* _RECORDS SHOWN_:
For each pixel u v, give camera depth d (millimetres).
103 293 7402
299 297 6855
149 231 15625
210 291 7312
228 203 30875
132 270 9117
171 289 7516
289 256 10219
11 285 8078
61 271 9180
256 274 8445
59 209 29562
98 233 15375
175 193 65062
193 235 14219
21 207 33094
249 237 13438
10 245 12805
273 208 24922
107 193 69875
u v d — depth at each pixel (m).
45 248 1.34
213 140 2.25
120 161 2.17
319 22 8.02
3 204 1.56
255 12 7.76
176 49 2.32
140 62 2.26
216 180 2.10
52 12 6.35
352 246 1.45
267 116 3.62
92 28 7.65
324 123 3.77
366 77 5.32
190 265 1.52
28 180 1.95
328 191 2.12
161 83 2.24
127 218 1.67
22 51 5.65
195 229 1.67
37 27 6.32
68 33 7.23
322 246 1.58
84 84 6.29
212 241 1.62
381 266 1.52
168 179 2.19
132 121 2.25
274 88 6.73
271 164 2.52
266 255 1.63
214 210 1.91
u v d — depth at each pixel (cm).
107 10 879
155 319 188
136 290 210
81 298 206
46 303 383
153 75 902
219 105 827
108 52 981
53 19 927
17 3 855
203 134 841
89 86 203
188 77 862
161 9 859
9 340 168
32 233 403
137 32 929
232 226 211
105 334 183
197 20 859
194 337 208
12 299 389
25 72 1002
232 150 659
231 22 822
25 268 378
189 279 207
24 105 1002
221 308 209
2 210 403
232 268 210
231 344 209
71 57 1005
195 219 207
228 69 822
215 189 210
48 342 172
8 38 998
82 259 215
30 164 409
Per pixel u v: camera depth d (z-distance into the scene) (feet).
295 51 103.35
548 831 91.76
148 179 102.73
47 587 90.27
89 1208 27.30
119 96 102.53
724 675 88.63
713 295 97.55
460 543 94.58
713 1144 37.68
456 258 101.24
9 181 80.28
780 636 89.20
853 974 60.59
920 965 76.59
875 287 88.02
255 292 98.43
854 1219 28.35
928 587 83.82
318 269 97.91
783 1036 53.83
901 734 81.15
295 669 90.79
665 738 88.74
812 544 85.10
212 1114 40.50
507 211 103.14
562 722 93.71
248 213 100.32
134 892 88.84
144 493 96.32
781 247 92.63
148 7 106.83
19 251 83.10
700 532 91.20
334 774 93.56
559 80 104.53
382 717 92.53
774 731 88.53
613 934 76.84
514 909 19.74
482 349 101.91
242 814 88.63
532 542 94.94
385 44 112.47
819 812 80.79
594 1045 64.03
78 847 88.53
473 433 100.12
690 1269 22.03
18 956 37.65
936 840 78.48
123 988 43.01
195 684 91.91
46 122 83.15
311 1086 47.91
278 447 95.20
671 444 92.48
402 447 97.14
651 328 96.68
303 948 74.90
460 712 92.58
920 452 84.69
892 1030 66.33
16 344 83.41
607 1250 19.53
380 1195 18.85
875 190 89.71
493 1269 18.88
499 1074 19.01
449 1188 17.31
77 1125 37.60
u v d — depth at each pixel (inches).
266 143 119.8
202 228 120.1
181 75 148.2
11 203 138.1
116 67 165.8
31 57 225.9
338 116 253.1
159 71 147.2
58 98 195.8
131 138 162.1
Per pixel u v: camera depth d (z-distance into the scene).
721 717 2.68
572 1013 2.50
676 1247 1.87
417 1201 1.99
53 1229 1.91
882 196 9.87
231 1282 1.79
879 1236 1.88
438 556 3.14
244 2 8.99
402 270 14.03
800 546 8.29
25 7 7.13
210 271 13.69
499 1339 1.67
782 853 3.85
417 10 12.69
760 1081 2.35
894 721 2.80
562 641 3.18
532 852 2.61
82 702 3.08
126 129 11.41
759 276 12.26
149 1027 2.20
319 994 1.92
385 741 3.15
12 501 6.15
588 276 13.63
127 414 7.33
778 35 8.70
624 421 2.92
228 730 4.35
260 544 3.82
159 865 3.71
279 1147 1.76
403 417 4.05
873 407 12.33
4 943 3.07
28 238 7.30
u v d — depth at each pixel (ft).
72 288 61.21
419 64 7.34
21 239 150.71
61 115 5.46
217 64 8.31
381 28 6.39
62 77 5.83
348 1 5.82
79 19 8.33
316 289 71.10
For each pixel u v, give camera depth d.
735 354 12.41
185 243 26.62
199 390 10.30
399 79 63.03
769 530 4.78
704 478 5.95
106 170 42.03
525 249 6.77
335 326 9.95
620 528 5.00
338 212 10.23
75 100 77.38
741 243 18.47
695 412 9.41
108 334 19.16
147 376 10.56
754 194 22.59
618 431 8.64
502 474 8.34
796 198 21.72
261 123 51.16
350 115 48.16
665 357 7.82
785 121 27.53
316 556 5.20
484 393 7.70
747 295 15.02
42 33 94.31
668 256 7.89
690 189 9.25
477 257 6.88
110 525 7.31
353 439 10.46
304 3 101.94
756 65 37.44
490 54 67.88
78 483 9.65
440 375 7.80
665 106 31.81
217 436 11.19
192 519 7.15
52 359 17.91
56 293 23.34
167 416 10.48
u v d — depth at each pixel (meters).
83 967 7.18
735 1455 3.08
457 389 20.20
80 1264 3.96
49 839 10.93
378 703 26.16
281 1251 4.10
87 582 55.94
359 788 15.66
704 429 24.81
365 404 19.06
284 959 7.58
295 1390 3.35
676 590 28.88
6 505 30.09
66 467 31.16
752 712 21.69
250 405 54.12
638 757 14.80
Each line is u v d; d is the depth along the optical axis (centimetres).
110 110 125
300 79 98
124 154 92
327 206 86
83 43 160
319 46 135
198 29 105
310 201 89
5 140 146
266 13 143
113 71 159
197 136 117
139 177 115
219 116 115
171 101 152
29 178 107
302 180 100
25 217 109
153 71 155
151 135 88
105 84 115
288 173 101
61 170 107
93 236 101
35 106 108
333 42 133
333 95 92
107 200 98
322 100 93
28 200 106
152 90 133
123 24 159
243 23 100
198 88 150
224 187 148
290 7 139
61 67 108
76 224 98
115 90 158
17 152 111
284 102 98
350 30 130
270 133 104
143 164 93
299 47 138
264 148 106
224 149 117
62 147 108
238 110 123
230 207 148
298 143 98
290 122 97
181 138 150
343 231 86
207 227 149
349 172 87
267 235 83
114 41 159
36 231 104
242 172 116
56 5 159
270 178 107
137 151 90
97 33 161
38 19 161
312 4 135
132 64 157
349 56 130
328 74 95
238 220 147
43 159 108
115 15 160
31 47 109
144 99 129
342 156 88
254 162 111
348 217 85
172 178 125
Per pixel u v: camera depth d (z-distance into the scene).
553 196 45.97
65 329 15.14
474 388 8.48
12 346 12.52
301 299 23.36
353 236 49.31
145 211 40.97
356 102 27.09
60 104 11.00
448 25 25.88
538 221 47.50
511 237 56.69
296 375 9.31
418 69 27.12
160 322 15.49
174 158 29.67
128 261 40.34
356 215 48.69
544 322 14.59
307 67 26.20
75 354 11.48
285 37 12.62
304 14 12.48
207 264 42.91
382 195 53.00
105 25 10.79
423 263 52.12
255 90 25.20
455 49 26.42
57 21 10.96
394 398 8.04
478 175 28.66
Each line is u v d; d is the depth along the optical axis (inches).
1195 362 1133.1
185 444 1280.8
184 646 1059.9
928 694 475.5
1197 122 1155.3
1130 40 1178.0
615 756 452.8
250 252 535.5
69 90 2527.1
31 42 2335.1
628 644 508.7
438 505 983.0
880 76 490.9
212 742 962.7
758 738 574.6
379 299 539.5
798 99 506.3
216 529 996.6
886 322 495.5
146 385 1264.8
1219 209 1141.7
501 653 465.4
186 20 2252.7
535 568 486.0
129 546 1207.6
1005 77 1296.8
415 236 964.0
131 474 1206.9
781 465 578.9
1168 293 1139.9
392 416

* _INSTRUCTIONS TO FOLLOW_: Copy, exactly and only, the lines above that begin with the one containing "651 328 96.68" and finish with the one containing "882 196 9.87".

* _WRITTEN SOLUTION_:
651 328 96.68
303 948 74.90
460 712 92.58
920 452 84.69
892 1030 66.33
16 344 83.41
607 1250 19.53
380 1195 18.85
875 190 89.71
493 1269 18.88
499 1074 19.01
449 1188 17.31
77 1125 37.60
u v d — depth at each pixel (inches).
266 143 119.8
202 228 120.1
181 75 148.2
11 203 138.1
116 67 165.8
31 57 225.9
338 116 253.1
159 71 147.2
58 98 195.8
131 138 162.1
Per pixel u v: camera depth d (z-distance into the scene).
721 717 2.68
572 1013 2.50
676 1247 1.87
417 1201 1.99
53 1229 1.91
882 196 9.87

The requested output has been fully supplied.